--- RECORDS ---
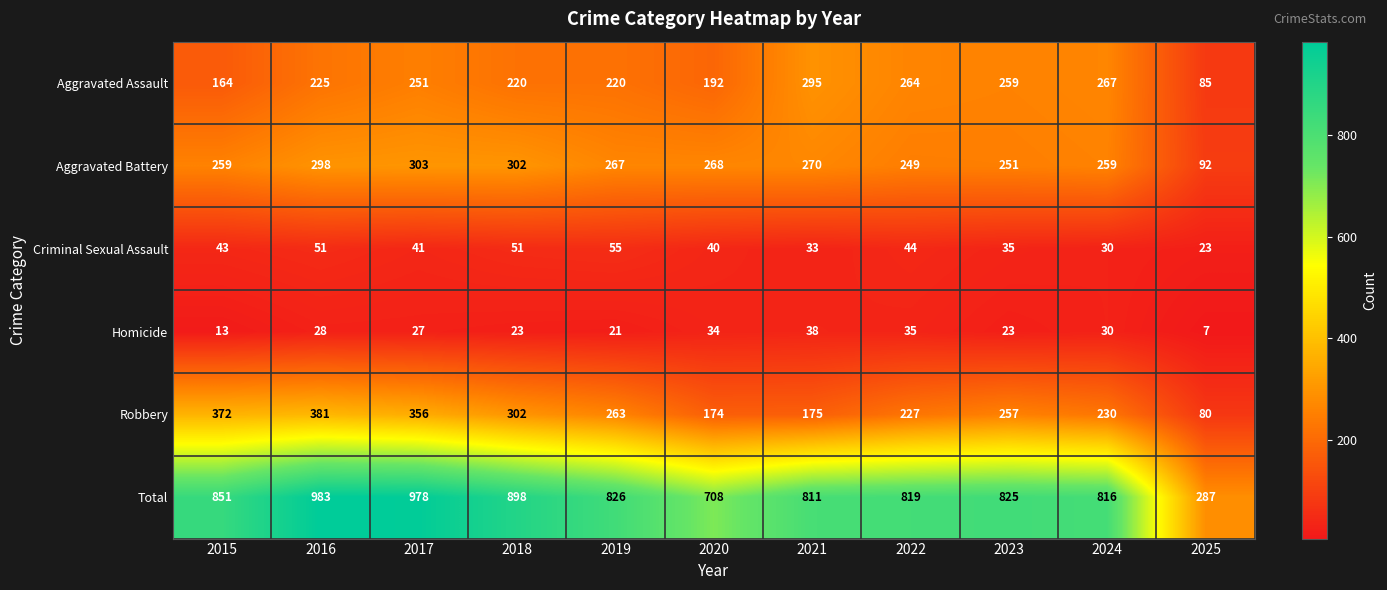

Rank the series by their maximum value, from lowest to highest.

Homicide, Criminal Sexual Assault, Aggravated Assault, Aggravated Battery, Robbery, Total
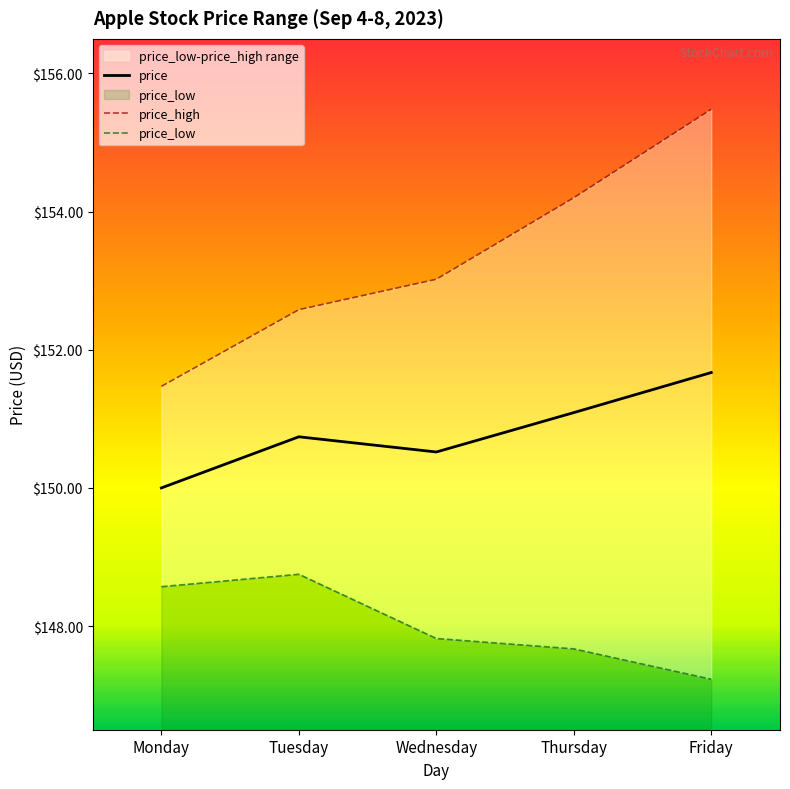

What is the difference between the price values at Wednesday and Thursday?

0.6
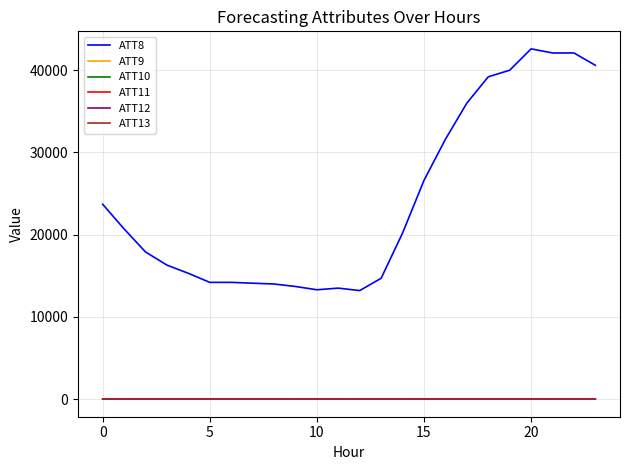

Does the chart display data point markers on the line(s)?

No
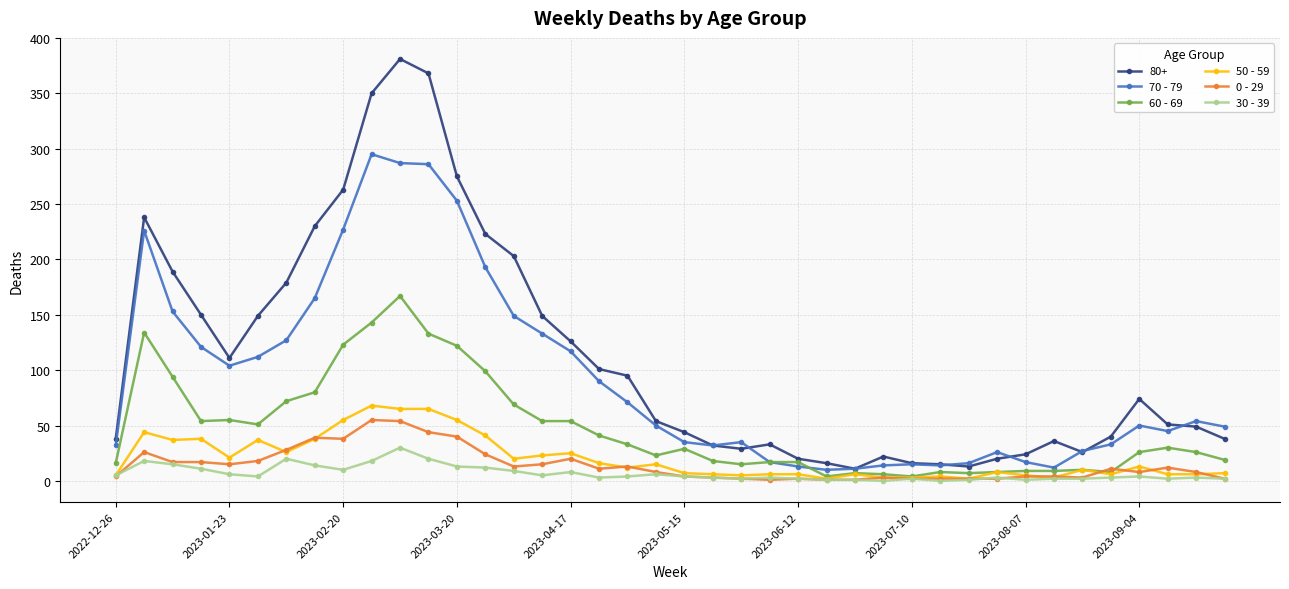

What are all the series names shown in the legend?

80+, 70 - 79, 60 - 69, 50 - 59, 0 - 29, 30 - 39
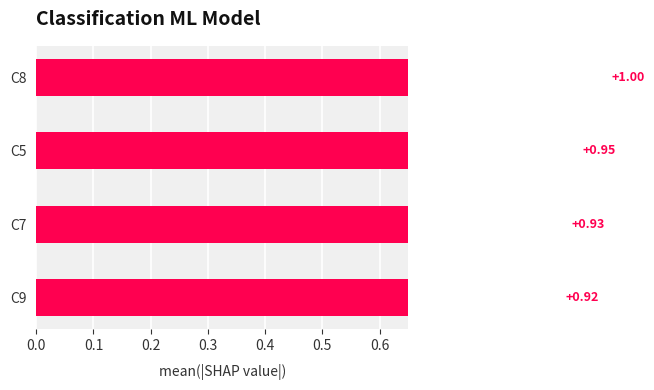

What is the maximum value shown in the chart?

1.0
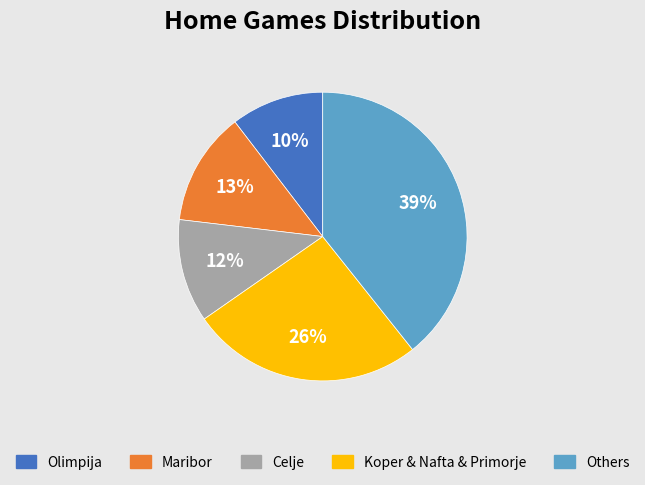

Does any single category account for the majority?

No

--- REQUEST ---
Please set out the material above as a JSON list of strings, one string per line, beginning at the line that has "What are all" and stopping after its last line. Skip blank lines and leave out the pictures.

--- ANSWER SPACE ---
[
  "What are all the series names shown in the legend?",
  "80+, 70 - 79, 60 - 69, 50 - 59, 0 - 29, 30 - 39",
  "What is the maximum value shown in the chart?",
  "1.0",
  "Does any single category account for the majority?",
  "No"
]